Carl Barât and The Jackals fit this profile perfectly, with the local drawing a big crowd in the late afternoon for his brand of punky swagger, which appears to be acting as a seamless placeholder for the next Libertines record. For a band he recruited via Twitter auditions, they have a natural chemistry on stage. “Don’t touch me, you’re a marked man now/ You can say goodbye to the last gang in town,” shouts Barât on ‘Glory Days’ as he reignites his original band’s notion of groups being tribal.
Talking of gangs, Reverend and The Makers were next up as the crowd remained to worship the Sheffield hero. Whilst Jon McClure’s recent records have not reached the chart heights of early releases, he and his accomplished band have enough tried and tested compositions to guarantee a blast. Always carrying political undertones, the current governmental landscape in the UK may be the catalyst that reignites them into the public consciousness.
Across the road, in one of the smaller pub venues, I managed to catch Brighton natives White Room. The five-piece brilliantly channel A Storm in Heaven-era Verve along with the psych freak-outs witnessed in The Stone Roses. They carry all of the positive characteristics of UK alternative rock, without any of the testosterone-filled pretentiousness associated with the genre.

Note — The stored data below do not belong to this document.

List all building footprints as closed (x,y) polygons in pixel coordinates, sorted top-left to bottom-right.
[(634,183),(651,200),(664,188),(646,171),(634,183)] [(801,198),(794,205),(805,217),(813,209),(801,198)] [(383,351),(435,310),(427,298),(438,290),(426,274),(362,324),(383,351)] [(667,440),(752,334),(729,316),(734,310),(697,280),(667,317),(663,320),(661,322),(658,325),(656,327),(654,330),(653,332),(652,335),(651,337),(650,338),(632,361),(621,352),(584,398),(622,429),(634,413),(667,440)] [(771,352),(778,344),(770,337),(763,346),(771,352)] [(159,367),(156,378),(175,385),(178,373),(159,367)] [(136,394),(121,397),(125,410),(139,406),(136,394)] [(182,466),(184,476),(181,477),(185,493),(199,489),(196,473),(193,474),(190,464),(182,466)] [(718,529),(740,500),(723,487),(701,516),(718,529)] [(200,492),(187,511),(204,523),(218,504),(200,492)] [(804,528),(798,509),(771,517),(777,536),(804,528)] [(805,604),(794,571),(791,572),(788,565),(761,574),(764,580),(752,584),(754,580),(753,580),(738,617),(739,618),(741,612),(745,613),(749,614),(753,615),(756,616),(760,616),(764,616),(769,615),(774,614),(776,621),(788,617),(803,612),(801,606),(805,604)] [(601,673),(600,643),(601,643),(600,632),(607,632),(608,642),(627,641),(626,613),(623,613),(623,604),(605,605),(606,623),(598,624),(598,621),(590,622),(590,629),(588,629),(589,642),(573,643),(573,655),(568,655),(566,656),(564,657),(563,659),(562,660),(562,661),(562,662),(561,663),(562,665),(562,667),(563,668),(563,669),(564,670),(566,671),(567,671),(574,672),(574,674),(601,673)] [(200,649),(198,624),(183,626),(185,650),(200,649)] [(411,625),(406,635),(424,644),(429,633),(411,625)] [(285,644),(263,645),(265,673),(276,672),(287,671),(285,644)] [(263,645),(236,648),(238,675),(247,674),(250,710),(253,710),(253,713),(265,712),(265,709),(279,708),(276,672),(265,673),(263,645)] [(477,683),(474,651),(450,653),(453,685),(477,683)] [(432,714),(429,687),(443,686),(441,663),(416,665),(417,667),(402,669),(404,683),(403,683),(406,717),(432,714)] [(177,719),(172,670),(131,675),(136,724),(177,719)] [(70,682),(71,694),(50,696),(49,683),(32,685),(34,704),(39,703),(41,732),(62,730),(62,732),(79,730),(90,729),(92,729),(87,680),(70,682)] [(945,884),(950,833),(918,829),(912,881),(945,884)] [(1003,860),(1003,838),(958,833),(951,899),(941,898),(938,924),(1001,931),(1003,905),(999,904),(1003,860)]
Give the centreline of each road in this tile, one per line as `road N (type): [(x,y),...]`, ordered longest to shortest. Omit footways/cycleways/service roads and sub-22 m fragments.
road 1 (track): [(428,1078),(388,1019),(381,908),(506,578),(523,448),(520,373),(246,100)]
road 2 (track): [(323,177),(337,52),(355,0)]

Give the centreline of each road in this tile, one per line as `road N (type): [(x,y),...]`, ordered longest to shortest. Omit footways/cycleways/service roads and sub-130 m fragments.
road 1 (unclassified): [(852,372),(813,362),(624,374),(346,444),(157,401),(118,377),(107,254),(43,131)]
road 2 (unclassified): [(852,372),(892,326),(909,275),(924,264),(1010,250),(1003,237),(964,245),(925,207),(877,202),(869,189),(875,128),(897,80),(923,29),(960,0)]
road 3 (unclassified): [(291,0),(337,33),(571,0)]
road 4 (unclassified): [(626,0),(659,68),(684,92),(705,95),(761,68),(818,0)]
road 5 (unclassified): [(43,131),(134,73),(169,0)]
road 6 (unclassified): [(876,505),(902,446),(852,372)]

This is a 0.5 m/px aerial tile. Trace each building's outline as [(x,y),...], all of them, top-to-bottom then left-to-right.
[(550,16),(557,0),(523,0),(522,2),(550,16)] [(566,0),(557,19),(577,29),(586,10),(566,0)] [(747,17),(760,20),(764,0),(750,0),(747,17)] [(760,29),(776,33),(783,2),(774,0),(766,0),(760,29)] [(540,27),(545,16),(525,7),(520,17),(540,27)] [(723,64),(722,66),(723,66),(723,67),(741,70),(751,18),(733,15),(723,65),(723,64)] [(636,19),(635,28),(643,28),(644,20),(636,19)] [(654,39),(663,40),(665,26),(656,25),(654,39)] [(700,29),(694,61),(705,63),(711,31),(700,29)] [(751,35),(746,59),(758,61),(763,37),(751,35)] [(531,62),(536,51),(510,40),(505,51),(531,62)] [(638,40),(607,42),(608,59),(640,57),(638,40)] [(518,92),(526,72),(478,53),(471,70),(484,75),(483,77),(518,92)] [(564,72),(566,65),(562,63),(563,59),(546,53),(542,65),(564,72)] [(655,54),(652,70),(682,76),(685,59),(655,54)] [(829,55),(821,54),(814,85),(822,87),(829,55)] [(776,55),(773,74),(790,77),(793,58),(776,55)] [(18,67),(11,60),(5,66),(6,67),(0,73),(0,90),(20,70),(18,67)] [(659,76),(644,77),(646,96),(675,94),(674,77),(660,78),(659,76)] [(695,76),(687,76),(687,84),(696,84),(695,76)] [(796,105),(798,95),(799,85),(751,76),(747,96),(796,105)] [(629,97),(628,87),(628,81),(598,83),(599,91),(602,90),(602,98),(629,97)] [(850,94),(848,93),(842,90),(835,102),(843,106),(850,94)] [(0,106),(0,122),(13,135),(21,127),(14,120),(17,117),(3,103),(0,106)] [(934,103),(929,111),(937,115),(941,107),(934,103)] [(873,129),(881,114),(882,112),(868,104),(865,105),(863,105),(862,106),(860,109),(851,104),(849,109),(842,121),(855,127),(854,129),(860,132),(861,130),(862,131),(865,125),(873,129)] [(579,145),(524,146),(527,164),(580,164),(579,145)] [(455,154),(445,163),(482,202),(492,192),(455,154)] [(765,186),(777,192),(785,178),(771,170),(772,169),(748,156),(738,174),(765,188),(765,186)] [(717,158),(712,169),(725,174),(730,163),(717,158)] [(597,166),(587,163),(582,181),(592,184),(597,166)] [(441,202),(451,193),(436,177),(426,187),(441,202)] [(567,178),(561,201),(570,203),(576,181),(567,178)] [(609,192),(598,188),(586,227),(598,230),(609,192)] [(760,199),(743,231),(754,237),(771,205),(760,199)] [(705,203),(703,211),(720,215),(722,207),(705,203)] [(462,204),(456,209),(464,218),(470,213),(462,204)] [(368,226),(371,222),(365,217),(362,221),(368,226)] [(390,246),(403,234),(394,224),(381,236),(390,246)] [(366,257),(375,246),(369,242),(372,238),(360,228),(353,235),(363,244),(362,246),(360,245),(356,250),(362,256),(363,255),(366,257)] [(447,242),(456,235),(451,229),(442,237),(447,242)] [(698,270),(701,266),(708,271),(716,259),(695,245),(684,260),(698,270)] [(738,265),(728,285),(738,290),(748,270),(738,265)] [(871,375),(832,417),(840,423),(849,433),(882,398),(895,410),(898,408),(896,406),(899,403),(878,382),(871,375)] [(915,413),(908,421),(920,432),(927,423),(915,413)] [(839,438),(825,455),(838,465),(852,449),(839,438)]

Single ‘Too Much' is the band's most psychedelic number to date and the Britpop-esque ‘Back Again’ drew a big reaction with its hazy guitars and thumping rhythmic core.
Before making my way down to the other end of town I managed to catch some of The Coral’s set. After a five-year hiatus, the Liverpool-rockers are still a ridiculously tight live band. Highlights included recent dark-psych track ‘Distance Inbetween’ as well as old favourites such as ‘Dreaming of You’, ‘In the Morning’ and ‘Pass It On’ as the band strategically placed the ‘hits’ in sporadic positions throughout the set list to keep the crowd on board.
Taking to the Dingwalls stage to chants of their name, Milburn’s reunion has gone much better than the band could have possibly imagined. Fresh from a sold out mini-stadium show the night before in their native Sheffield, the four-piece looked in great spirits as they played a set made up of the two albums and a host of new recordings. The band, who were continually labelled a ‘poor man’s Arctic Monkeys’ earlier in their career, have reformed at the perfect time, with a gap in the market for hook-laden indie bands. With groups such as The 1975 distorting the boundaries between rock and pop, Milburn have a solid fan base to work from now as they head towards the release of their Bill Ryder-Jones-produced third record.
Hot on their heels came London-natives The Rifles to deliver their energetic version of mod-rock. With a solid back catalogue to fall back on and a devoted Fred Perry-laden fan base always willing to attend their shows, you feel they will always stand the test of time, regardless of their sonic output and were the perfect end to a nostalgia-infused day of solid guitar music.